Świat oczywiście idzie naprzód i, jak mawiają niektórzy, goni za „zachodnimi” modami (coraz częściej organizujemy dla dzieci polowania na czekoladowe jajka) i dopasowuje się do zmieniającej się rzeczywistości: do koszyczka trafia bezglutenowa babka w towarzystwie wegańskiej kiełbasy. Czy te „nowości” są złe i „zabijają ducha świąt”? Absolutnie nie! Dzięki odświeżaniu dawnych tradycji i tworzeniu nowych, bardziej domowych i prywatnych, czynimy święta jeszcze bardziej dla nas wyjątkowymi.

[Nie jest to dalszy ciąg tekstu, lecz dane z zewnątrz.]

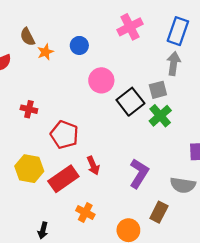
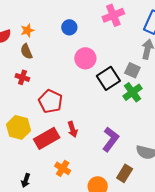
brown semicircle: (27, 37) -> (26, 51), moved
orange star: (45, 52) -> (27, 30), moved
gray square: (158, 90) -> (132, 70), turned 35

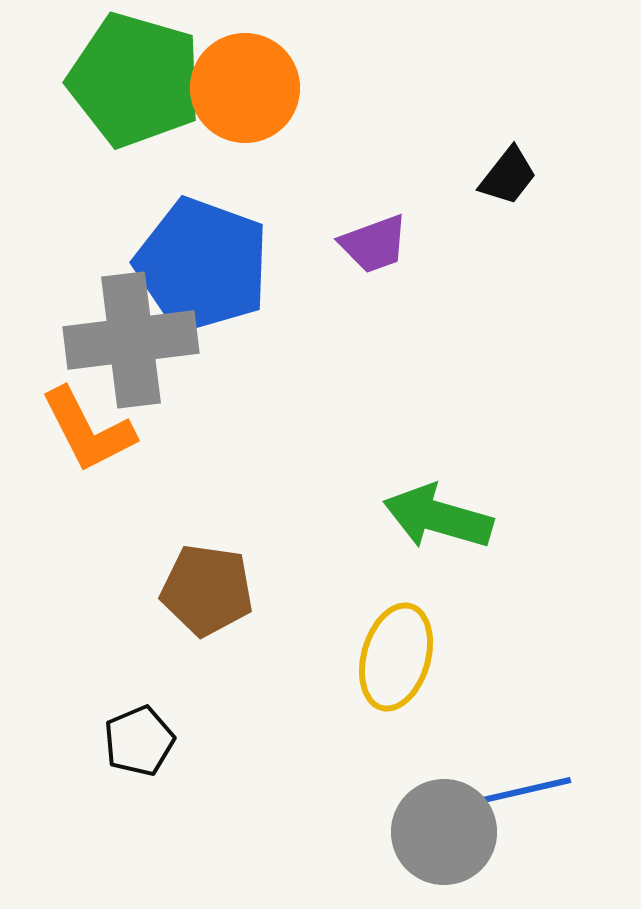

Każda rodzina i każda era dodaje i zmienia tradycje, dopasowując je do swoich potrzeb. Nie można za każdym razem patrzeć na to krzywo – my sami pewnie zmieniamy wiele, ku zaskoczeniu naszych dziadków i babć. Samo to, że zamiast śmietany dodajesz do świątecznego ciasta jogurt, może być dla wielu profanacją, zamiast jednak od razu wyrzucać wypiek do kosza, trzeba go spróbować i może okaże się, że jest równie pyszny jak ten z przedwiecznej książki kucharskiej prababci. Najważniejsze w świętach jest bycie razem i bycie szczęśliwym, cieszmy się więc i napełniajmy uśmiechem świat!